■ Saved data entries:
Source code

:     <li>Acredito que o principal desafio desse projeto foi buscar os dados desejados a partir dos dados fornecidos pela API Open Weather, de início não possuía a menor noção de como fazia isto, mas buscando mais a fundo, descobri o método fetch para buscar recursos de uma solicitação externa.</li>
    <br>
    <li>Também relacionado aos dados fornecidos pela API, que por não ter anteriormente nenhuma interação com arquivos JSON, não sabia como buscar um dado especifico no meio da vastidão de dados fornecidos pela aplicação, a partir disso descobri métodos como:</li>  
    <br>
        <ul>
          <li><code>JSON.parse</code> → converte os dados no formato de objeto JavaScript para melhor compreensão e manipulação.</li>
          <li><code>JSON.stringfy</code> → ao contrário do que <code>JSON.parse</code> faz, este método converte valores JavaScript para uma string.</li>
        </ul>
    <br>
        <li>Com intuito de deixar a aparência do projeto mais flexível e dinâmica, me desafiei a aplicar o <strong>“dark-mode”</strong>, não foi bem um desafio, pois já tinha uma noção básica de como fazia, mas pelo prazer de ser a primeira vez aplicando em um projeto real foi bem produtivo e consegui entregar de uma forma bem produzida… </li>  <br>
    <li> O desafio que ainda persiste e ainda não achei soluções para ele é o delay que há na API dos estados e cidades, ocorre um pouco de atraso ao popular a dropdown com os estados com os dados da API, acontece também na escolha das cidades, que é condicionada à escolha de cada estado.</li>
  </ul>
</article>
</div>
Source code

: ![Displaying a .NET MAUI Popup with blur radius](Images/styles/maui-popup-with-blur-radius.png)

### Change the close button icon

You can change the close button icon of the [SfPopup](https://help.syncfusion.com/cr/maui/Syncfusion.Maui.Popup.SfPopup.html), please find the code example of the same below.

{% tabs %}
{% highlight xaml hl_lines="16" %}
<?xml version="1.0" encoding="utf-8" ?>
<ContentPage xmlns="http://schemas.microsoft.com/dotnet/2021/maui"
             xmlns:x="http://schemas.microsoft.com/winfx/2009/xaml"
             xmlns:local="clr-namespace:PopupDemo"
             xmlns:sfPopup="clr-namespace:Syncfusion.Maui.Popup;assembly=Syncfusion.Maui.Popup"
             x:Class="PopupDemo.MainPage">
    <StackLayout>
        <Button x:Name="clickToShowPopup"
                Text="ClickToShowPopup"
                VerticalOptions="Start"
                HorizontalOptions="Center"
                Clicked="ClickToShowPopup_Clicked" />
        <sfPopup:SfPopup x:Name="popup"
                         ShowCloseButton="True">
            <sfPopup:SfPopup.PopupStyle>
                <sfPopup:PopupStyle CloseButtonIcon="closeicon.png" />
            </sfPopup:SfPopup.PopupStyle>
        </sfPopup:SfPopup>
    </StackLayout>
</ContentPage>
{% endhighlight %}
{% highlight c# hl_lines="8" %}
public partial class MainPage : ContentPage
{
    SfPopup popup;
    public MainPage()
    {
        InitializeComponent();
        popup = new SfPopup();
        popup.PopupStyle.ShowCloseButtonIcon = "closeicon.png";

■ Action item:
What you give back should match the entries above exactly.

■ Answer to this task:
Source code

:     <li>Acredito que o principal desafio desse projeto foi buscar os dados desejados a partir dos dados fornecidos pela API Open Weather, de início não possuía a menor noção de como fazia isto, mas buscando mais a fundo, descobri o método fetch para buscar recursos de uma solicitação externa.</li>
    <br>
    <li>Também relacionado aos dados fornecidos pela API, que por não ter anteriormente nenhuma interação com arquivos JSON, não sabia como buscar um dado especifico no meio da vastidão de dados fornecidos pela aplicação, a partir disso descobri métodos como:</li>  
    <br>
        <ul>
          <li><code>JSON.parse</code> → converte os dados no formato de objeto JavaScript para melhor compreensão e manipulação.</li>
          <li><code>JSON.stringfy</code> → ao contrário do que <code>JSON.parse</code> faz, este método converte valores JavaScript para uma string.</li>
        </ul>
    <br>
        <li>Com intuito de deixar a aparência do projeto mais flexível e dinâmica, me desafiei a aplicar o <strong>“dark-mode”</strong>, não foi bem um desafio, pois já tinha uma noção básica de como fazia, mas pelo prazer de ser a primeira vez aplicando em um projeto real foi bem produtivo e consegui entregar de uma forma bem produzida… </li>  <br>
    <li> O desafio que ainda persiste e ainda não achei soluções para ele é o delay que há na API dos estados e cidades, ocorre um pouco de atraso ao popular a dropdown com os estados com os dados da API, acontece também na escolha das cidades, que é condicionada à escolha de cada estado.</li>
  </ul>
</article>
</div>
Source code

: ![Displaying a .NET MAUI Popup with blur radius](Images/styles/maui-popup-with-blur-radius.png)

### Change the close button icon

You can change the close button icon of the [SfPopup](https://help.syncfusion.com/cr/maui/Syncfusion.Maui.Popup.SfPopup.html), please find the code example of the same below.

{% tabs %}
{% highlight xaml hl_lines="16" %}
<?xml version="1.0" encoding="utf-8" ?>
<ContentPage xmlns="http://schemas.microsoft.com/dotnet/2021/maui"
             xmlns:x="http://schemas.microsoft.com/winfx/2009/xaml"
             xmlns:local="clr-namespace:PopupDemo"
             xmlns:sfPopup="clr-namespace:Syncfusion.Maui.Popup;assembly=Syncfusion.Maui.Popup"
             x:Class="PopupDemo.MainPage">
    <StackLayout>
        <Button x:Name="clickToShowPopup"
                Text="ClickToShowPopup"
                VerticalOptions="Start"
                HorizontalOptions="Center"
                Clicked="ClickToShowPopup_Clicked" />
        <sfPopup:SfPopup x:Name="popup"
                         ShowCloseButton="True">
            <sfPopup:SfPopup.PopupStyle>
                <sfPopup:PopupStyle CloseButtonIcon="closeicon.png" />
            </sfPopup:SfPopup.PopupStyle>
        </sfPopup:SfPopup>
    </StackLayout>
</ContentPage>
{% endhighlight %}
{% highlight c# hl_lines="8" %}
public partial class MainPage : ContentPage
{
    SfPopup popup;
    public MainPage()
    {
        InitializeComponent();
        popup = new SfPopup();
        popup.PopupStyle.ShowCloseButtonIcon = "closeicon.png";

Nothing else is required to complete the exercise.